Your applicant (of course placed through Abel Personnel) has accepted your offer. You are both pleased and relieved. Your applicant hopefully is as ecstatic as those football players when their names are announced at the NFL Draft on TV. After all that effort, you want to make sure that your new hire first shows up on the start date, has a smooth acclimation to your company and stays ecstatic, at least until the inevitable first time an expectation of your newest employee is not met (perhaps signaling the end of the honeymoon period).
We recommend three sets of actions that can render dividends beyond the first weeks of the employment period:
Secure the Deal
In hot labor markets, there is sometimes as little as a 50% probability that a person who accepts the job appears on the scheduled start date. Remember, this person may have posted resumes and had job interviews with numerous potential employers, some of whom may finally present an offer after yours was accepted. Your new employee already gave notice at their current firm, so switching new employers might seem a no-risk financial plus. How to counter this? Start with integrating the new hire into your culture within 48 hours of acceptance:
- A personal note from their immediate supervisor, and perhaps their new team, welcoming the new hire on board, stating how much they are looking forward to the new hire’s contribution and possibly identifying specific tasks that are awaiting the new hire’s involvement.
- Send a gift card for a celebratory dinner. A small price to “seal the deal.”
- Provide the new hire with a list of available office supplies, field supplies (if appropriate) and software, all of which will be at the new hire’s workstation on the first day.
- Ask the new hire’s shirt and hat size so there will also be company swag waiting at the workstation.
- Provide a robust onboarding time schedule a few days in advance of the start date.
Deliver a Memorable First Week
An underwhelming first week could have the new hire still talking to others about a new job. Aside from sticking to that onboarding schedule, here are some other actions:
- Have the new hire’s supervisor waiting for them at the office entry to greet them.
- Have a welcome sign posted in the lobby or at a prominent place in the facility.
- Assign a buddy to give the new hire a tour, to assure the new hire arrives at scheduled meetings on time, to answer questions about how to really get things done that a supervisor or HR might not handle as well, and to circle back over the first 90 days to be sure everything is going fine and to answer additional “insider” questions.
- Have the new hire’s supervisor take them out to lunch the first day, one-on-one. On the other days that first week, have the new hire go to lunch with other team members, individually or in groups.
- Have the new hire’s boss’s boss meet with the new hire to provide a strategic view of the company’s business plan, and how the new hire will be able to grow within the company.
- Consider a Tuesday start date.
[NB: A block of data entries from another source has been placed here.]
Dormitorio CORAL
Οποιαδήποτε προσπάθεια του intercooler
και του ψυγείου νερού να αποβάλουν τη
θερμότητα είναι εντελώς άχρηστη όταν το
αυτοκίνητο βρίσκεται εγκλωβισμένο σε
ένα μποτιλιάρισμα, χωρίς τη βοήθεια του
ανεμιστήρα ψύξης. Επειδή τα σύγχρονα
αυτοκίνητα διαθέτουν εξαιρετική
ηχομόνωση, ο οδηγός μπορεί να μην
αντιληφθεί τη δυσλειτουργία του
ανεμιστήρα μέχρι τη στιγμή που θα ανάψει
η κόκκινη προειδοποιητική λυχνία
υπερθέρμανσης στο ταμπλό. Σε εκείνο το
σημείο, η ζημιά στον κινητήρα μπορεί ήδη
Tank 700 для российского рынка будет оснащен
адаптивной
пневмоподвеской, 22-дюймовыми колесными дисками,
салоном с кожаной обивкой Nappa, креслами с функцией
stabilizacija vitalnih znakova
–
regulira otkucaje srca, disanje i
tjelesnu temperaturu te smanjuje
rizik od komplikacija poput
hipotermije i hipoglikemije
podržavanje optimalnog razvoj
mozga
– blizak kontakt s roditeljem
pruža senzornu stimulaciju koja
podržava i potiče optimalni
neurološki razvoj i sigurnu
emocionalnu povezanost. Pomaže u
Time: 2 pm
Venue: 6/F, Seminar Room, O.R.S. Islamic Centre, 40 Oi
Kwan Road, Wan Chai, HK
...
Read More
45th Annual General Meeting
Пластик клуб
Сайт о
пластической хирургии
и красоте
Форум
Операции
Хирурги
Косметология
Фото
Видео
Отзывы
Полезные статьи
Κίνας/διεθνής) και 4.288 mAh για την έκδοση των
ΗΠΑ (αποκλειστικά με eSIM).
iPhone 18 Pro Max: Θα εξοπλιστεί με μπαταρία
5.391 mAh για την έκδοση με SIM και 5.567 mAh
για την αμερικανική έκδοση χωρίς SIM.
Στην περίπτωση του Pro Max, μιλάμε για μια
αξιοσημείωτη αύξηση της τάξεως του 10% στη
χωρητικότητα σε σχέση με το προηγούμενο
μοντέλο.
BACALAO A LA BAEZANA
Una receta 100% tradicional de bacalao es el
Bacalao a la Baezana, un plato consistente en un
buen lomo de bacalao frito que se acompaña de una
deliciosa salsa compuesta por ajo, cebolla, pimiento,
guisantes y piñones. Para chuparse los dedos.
Besides giving the new hire a long weekend, this avoids trying to onboard someone in the midst of Monday review meetings, report submissions and timecard checks, or when key staff are taking a long weekend or are working from home.
Keep the Work Experience Great
Continue to show the warmth you presented with the first two sets of actions, make it part of your evolving company culture:
- Check in over the first 90 days to make sure that the new hire needs any additional office equipment and software needed to do a great job.
- Have their Abel Personnel recruiter also check in to make sure everything is going well. The new hire might express concerns that they are reluctant to share with anyone at the company.
- Seek to involve the new hire in company-sponsored volunteer groups (social committee, sports teams, day of caring).
- Arrange tours of nearby company facilities, if applicable.
- Present the new hire with an award (perhaps including a gift certificate) after 90 days at a section or company meeting, to congratulate them on surviving the “probationary period” and to share with their peers what you’ve come to appreciate about their newest teammate.
These actions may not be applicable to all new hires: You will treat a new accounting supervisor differently than 15 new call center staff starting the same day. We can help you tailor the onboarding experience that will have the most positive impact on your new rising star.